■ **Text excerpt**
- - - - - - -
The one billion overweight people of the world dream of an innovation that would let them lose fat while eating all that they want. Impossible?
No, according to researchers at the Center for Cognition and Sociality (CCS) within the Institute for Basic Science (IBS) in South Korea. Led by institute director C. Justin Lee, they published their results in the prestigious journal Nature Metabolism under the title “Hypothalamic GABRA5-positive neurons control obesity via astrocytic GABA.”
They said that their discovery is a “significant development that brings hope to the obese around the globe.” The focus of their study, which brought new insights into the regulation of fat metabolism was the star-shaped, non-neuronal cells in the brain known as astrocytes. The team announced successful lab experiments using the newly developed drug called KDS2010′, which allowed the mice to successfully lose weight without the team restricting their diets.
How to lose weight while eating all you want
The complicated balance between food intake and energy expenditure is overseen by the hypothalamus – a structure deep within the brain that serves as the main link between the endocrine system and the nervous system. It maintains a stable state in the body that is called homeostasis.
While it has been known that the neurons in the lateral hypothalamus are connected to fat tissue and are involved in fat metabolism, their exact role in fat metabolism regulation remained a mystery. The researchers discovered a cluster of neurons in the hypothalamus that specifically express the receptor for the inhibitory neurotransmitter GABA (gamma-aminobutyric acid). This cluster has been found to be linked with the α5 subunit of the GABAA receptor and was hence named the GABRA5 cluster.
In a diet-induced obese mouse model, the researchers observed significant slowing in the pacemaker firing of the GABRA5 neurons. Researchers continued with the study by attempting to inhibit the activity of these GABRA5 neurons using chemo-genetic methods. This in turn caused a reduction in energy consumption in the brown fat tissue, leading to fat accumulation and weight gain. On the other hand, when the GABRA5 neurons in the hypothalamus were activated, the mice were able to achieve a successful weight reduction. This suggests that the GABRA5 neurons may act as a switch for weight regulation.
- - - - - - -
(Stored dataset items)
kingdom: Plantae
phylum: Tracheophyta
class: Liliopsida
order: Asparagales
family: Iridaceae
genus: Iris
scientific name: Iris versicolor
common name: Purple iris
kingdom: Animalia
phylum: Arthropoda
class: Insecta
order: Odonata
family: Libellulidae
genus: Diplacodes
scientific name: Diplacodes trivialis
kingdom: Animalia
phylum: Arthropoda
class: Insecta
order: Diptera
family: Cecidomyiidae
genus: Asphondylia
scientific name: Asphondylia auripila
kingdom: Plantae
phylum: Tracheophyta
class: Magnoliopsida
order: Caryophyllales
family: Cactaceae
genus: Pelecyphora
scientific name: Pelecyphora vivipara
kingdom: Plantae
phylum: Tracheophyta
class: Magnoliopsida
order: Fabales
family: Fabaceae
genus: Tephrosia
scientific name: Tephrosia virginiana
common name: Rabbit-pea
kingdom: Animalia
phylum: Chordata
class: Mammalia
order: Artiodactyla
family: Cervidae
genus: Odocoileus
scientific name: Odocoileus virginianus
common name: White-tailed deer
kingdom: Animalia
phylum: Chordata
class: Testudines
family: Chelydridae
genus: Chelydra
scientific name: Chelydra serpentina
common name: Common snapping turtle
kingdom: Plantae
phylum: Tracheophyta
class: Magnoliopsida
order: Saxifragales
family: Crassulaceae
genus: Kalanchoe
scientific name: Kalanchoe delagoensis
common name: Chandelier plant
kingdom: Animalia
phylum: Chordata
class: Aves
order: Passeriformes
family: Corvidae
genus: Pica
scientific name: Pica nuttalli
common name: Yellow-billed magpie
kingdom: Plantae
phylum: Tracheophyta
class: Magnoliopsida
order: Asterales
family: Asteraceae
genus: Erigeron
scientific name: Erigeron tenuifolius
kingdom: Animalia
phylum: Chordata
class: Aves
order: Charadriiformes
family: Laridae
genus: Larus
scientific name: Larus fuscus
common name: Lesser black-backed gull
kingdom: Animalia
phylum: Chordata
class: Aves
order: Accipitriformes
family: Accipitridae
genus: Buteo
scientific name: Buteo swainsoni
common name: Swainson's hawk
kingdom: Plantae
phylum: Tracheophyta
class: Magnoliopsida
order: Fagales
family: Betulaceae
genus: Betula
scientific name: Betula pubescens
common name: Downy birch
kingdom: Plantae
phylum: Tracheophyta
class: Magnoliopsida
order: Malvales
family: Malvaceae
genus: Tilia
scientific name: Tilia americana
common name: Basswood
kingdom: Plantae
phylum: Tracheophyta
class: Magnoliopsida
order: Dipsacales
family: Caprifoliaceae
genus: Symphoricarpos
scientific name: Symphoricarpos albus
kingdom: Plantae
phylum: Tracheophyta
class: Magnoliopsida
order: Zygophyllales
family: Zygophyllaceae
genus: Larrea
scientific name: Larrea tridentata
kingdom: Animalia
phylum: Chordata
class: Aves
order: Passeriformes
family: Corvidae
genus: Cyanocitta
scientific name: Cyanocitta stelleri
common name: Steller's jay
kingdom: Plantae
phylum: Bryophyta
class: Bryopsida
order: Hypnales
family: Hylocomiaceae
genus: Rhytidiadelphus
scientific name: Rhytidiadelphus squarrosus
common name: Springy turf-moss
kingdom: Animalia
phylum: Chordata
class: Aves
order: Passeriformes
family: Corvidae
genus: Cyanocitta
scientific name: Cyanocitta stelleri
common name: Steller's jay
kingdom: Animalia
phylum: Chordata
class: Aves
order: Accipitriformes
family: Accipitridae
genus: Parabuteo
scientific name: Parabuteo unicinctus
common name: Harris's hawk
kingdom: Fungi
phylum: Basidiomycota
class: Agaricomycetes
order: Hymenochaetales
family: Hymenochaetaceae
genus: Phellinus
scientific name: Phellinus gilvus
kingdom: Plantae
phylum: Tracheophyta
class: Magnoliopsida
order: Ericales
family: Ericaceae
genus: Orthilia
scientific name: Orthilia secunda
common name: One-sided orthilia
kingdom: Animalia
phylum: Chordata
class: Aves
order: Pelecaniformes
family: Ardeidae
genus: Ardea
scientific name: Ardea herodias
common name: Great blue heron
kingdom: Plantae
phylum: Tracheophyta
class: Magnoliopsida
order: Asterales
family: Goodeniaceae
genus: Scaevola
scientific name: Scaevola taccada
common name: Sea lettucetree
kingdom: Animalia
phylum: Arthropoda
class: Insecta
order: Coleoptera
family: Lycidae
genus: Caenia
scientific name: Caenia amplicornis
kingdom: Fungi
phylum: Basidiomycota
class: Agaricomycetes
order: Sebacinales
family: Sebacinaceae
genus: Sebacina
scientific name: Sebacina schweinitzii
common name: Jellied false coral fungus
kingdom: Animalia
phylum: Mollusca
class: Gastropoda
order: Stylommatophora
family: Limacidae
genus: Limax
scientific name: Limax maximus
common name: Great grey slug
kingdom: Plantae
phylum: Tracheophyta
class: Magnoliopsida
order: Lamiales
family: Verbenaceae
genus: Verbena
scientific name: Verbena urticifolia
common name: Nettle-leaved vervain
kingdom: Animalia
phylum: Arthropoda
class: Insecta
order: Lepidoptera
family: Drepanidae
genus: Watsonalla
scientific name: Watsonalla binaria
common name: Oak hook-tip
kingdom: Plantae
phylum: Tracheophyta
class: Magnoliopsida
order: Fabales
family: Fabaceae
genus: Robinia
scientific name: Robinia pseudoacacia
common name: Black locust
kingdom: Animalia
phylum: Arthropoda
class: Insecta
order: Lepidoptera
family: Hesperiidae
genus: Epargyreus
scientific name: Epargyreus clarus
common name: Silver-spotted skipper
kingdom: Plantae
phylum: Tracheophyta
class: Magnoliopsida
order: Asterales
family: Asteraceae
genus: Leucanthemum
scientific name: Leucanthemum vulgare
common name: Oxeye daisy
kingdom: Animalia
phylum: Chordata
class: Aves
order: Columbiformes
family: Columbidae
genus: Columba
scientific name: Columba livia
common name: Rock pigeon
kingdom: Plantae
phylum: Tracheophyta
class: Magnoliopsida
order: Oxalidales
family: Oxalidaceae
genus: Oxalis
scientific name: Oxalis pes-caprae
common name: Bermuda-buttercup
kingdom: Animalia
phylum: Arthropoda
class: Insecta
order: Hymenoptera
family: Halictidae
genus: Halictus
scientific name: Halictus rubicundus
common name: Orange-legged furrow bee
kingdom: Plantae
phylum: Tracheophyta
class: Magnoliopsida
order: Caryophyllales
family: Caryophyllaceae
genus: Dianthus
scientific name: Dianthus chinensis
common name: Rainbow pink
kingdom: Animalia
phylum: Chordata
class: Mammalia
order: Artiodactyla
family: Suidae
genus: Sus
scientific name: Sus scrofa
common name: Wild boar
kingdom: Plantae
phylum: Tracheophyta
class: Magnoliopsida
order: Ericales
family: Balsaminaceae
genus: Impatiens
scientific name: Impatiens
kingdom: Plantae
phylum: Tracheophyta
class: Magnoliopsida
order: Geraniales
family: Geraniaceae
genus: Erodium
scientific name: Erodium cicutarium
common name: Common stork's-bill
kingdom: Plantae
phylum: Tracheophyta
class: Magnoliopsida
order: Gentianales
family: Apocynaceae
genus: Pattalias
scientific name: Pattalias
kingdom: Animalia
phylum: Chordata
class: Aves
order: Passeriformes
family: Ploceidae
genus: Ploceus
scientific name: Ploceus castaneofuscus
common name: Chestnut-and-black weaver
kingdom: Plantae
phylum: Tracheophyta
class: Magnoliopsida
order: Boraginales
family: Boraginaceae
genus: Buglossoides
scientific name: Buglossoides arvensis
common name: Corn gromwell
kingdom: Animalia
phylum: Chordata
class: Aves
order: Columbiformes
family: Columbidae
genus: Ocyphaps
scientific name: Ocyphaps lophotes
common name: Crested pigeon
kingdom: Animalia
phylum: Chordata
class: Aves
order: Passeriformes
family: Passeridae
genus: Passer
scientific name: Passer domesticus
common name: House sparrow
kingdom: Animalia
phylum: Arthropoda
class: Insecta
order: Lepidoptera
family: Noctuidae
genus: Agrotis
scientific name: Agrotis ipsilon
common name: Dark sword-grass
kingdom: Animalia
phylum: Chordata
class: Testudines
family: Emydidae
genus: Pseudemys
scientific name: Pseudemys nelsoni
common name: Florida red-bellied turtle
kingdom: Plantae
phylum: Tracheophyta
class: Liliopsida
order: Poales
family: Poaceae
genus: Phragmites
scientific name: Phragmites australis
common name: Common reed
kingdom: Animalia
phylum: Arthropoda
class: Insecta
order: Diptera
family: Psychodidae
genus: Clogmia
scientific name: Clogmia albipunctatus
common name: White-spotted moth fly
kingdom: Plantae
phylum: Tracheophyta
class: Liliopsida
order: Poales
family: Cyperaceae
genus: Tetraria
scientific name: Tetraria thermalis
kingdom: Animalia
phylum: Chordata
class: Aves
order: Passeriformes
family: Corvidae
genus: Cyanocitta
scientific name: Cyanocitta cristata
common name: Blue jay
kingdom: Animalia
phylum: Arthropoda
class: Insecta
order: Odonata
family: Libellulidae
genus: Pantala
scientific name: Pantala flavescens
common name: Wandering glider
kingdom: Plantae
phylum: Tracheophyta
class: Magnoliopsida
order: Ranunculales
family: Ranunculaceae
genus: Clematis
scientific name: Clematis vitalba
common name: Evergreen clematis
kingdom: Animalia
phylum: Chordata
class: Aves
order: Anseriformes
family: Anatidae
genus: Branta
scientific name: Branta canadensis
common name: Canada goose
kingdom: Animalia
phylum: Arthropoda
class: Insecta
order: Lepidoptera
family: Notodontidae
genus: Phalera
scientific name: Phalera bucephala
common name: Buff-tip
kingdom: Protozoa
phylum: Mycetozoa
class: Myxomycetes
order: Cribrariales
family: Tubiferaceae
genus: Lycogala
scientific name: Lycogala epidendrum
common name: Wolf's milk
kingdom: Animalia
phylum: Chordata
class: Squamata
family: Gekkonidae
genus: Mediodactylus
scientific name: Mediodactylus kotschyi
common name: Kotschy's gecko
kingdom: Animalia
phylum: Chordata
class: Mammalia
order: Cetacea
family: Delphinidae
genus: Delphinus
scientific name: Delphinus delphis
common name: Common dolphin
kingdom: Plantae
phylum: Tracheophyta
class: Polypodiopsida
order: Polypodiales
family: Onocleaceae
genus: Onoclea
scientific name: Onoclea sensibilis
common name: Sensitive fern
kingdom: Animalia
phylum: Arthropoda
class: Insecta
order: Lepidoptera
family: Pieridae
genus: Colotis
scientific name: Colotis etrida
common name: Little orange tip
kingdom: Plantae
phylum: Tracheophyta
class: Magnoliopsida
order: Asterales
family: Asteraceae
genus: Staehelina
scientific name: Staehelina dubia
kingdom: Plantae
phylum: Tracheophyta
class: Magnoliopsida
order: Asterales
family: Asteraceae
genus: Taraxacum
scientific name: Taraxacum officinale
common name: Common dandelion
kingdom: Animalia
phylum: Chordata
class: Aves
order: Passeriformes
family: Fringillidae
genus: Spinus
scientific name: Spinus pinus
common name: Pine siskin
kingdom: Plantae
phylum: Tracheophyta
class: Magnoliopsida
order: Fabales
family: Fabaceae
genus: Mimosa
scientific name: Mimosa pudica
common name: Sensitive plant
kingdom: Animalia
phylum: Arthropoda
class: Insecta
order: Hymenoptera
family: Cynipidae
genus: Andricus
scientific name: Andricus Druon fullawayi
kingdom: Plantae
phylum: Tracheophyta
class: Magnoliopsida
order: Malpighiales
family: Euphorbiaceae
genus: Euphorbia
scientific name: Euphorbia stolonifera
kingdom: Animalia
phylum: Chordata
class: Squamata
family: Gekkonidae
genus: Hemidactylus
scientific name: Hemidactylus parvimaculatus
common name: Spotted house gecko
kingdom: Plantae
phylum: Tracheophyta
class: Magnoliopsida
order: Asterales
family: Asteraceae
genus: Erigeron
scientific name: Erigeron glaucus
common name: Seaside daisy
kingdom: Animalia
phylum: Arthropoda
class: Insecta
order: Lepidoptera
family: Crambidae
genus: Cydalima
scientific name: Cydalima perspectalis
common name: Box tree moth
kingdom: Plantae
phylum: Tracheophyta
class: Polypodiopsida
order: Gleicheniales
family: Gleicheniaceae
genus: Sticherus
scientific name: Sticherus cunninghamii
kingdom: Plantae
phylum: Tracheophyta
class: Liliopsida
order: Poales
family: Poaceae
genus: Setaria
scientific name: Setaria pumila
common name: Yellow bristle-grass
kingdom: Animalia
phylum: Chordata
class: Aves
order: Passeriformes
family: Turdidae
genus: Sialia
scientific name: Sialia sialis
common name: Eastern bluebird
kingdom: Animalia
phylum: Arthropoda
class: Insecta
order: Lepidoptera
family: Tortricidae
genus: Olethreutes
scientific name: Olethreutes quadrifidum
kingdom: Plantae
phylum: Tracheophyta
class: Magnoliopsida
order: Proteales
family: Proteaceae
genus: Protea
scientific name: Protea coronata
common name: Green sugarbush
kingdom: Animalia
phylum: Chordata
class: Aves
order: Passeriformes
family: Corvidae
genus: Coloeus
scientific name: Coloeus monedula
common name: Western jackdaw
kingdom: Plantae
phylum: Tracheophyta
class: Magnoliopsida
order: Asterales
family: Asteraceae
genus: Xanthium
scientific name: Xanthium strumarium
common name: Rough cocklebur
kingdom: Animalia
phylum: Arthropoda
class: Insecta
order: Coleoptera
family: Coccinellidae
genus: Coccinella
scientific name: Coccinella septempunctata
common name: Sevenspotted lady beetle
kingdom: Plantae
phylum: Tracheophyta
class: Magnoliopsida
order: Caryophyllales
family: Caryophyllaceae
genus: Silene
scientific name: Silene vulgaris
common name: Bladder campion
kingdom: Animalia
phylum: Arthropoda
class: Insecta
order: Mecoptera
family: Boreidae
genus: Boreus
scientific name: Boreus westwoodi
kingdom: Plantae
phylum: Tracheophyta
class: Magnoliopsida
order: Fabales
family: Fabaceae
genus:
- - - - - - -
■ **Work instructions**
**a.** In the weight-loss article, who led the researchers at the Center for Cognition and Sociality?
**b.** Rewrite the weight-loss article from "No, according to" up to and including "restricting their diets.", substituting "respected" for "prestigious".

■ **List of solutions**
**a.** Institute director C. Justin Lee

**b.**
No, according to researchers at the Center for Cognition and Sociality (CCS) within the Institute for Basic Science (IBS) in South Korea. Led by institute director C. Justin Lee, they published their results in the respected journal Nature Metabolism under the title “Hypothalamic GABRA5-positive neurons control obesity via astrocytic GABA.”
They said that their discovery is a “significant development that brings hope to the obese around the globe.” The focus of their study, which brought new insights into the regulation of fat metabolism was the star-shaped, non-neuronal cells in the brain known as astrocytes. The team announced successful lab experiments using the newly developed drug called KDS2010′, which allowed the mice to successfully lose weight without the team restricting their diets.